My boss, Dr. Christopher Murray, wrote an op-ed recently for The Hill urging decision-makers to treat the opioid problem as a public health crisis. Murray spends most of his time advancing the science of health metrics and has only written a handful of opinion pieces outside of scientific literature. The nature of the opioid epidemic is so extreme, though, that he felt compelled to bring some evidence to the policy discussion. He wrote:
Compared to its peers, America is an anomaly. In the U.S., people die from opioids at higher rates than in Western Europe, Canada, or Australia. The U.S. ranks fourth, behind Ukraine, Belarus and Russia. If it were a virus, the opioid epidemic would likely be dealt with very differently. Remember the Ebola virus? A single casualty on American soil caused fear nationwide, and each suspected or confirmed case was met with an immediate response from public health officials.
He also noted that a big part of the problem with the public response to the opioid crisis is the way we categorize people who habitually use heroin, painkillers and other drugs. He wrote:
For too long, opioid users have been seen as people who make bad choices instead of individuals who need medical care to treat their addiction and measures to prevent them from becoming addicted in the first place. Government agencies at the local, state and federal levels must take action – urgent action – to help combat the threat opioids pose to American lives.

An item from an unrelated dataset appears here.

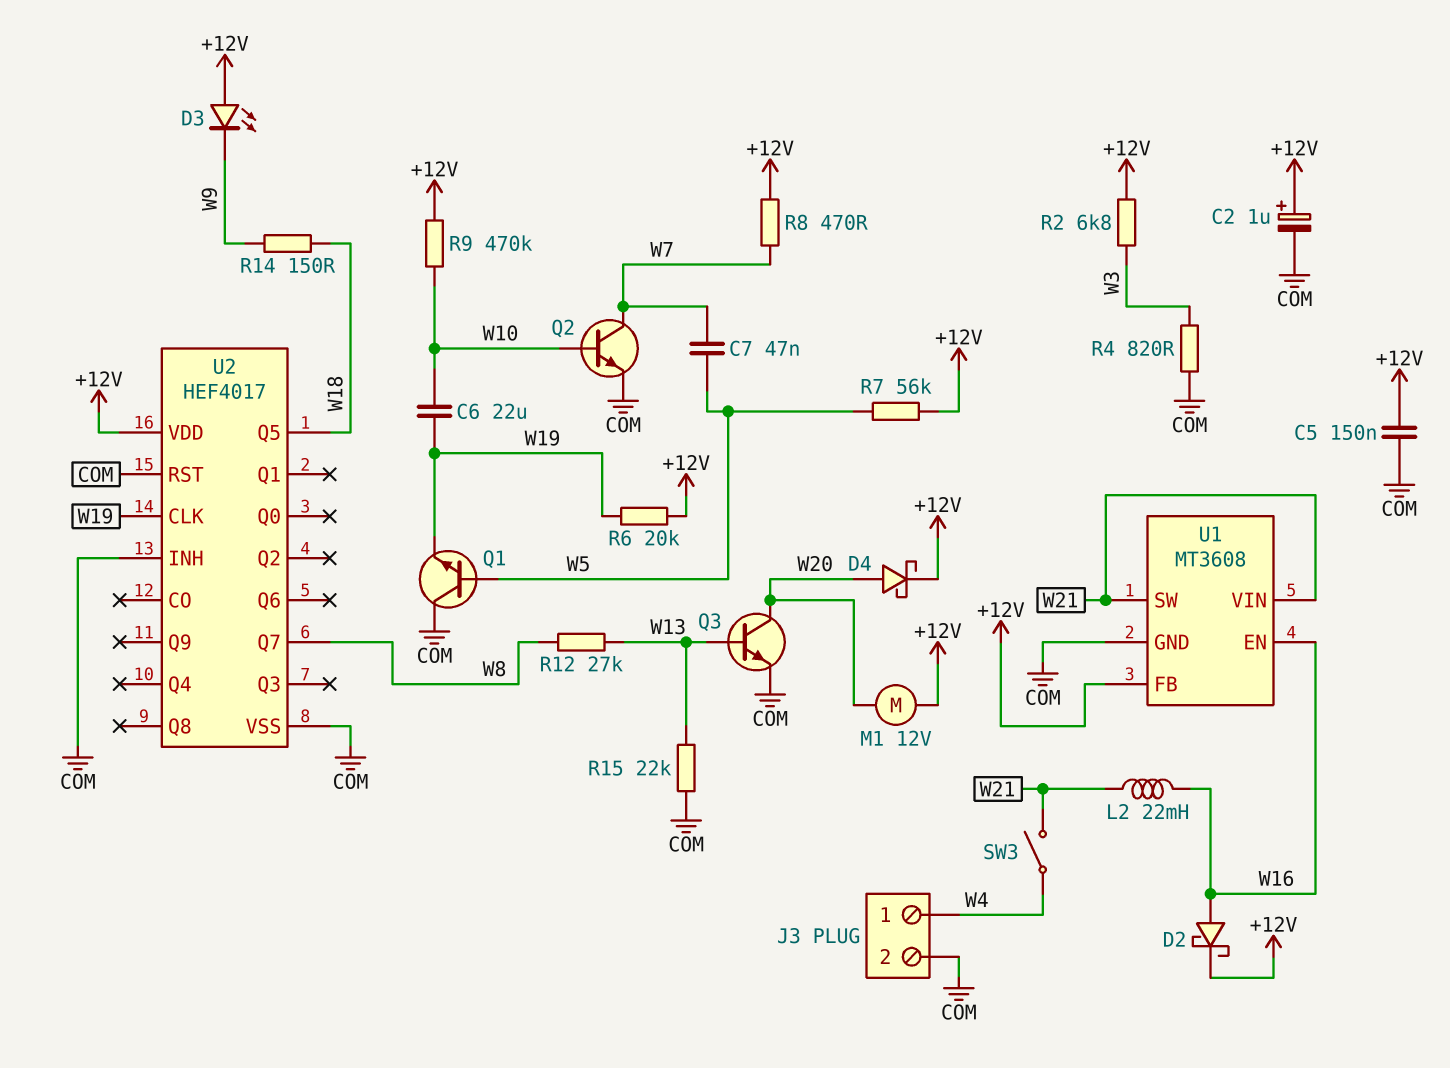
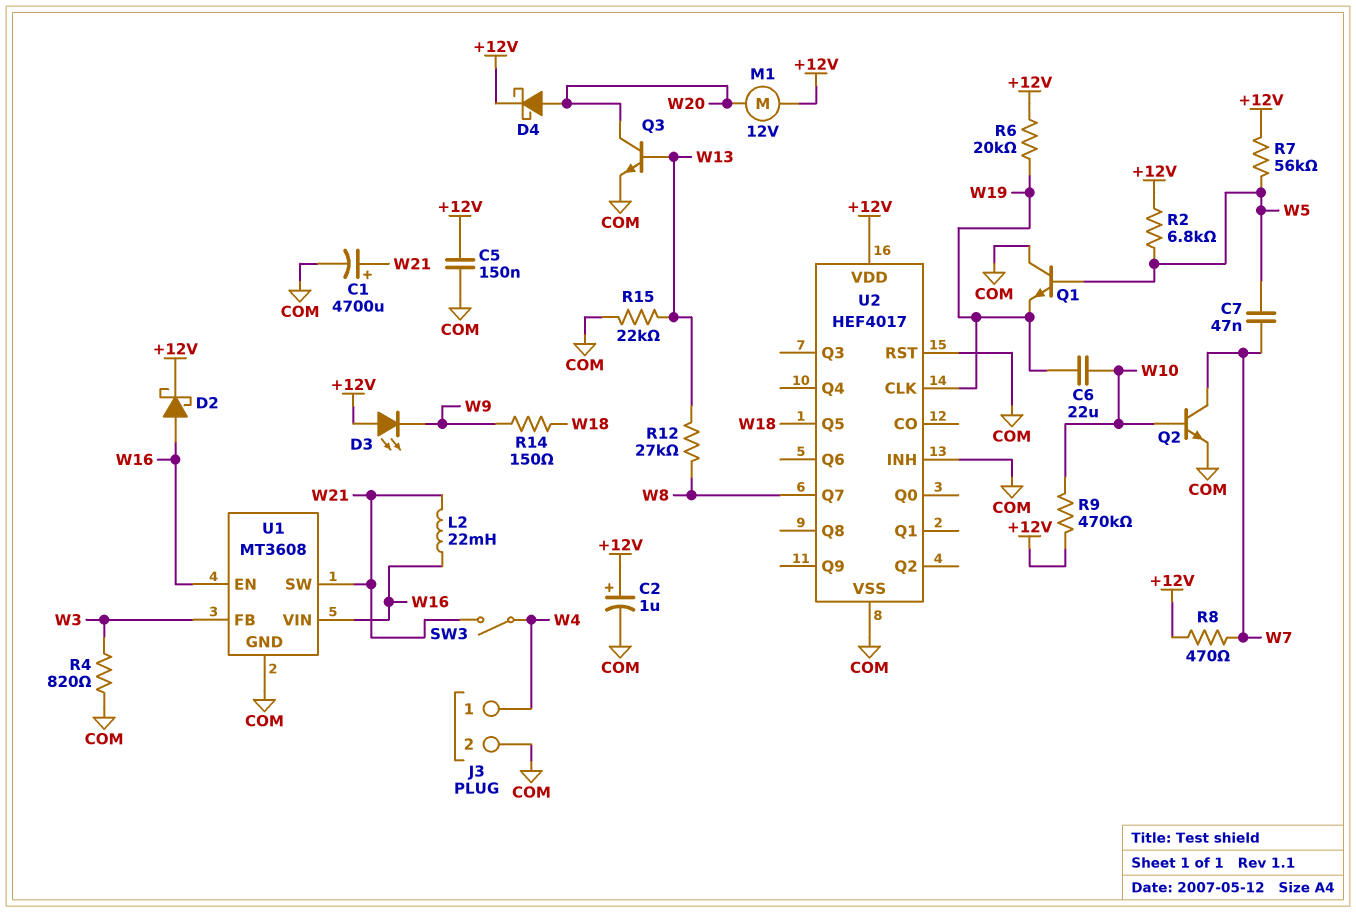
C1: none -> 4700uF (plus W21, minus COM)
R2: 6.8k (+12V, W3) -> 6.8k (+12V, W5)
U1 pin FB: +12V -> W3
U1 pin VIN: W21 -> W16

I wrote this while listening to Funkadelic’s “Maggot Brain,” one of the greatest rock albums of all time and also the product of a bunch of guys under the influence of all variety of substances. Another one of Funkadelic’s albums “Free Your Mind…” was what bandleader George Clinton described as an attempt to “see if we can cut a whole album while we're all tripping on acid.” Artistic odes to alcohol and drugs are centuries old. It’s that cultural tension between the pleasure of partaking in something – directly or through art – and the real world consequences of drug or alcohol dependency that is one of the key distinctions between the opioid crisis and Ebola or other diseases. Nobody is writing songs about how cool it is to have your body destroyed from the inside out by a rapidly moving virus. It’s also what makes the way we talk and write about the crisis even more crucial.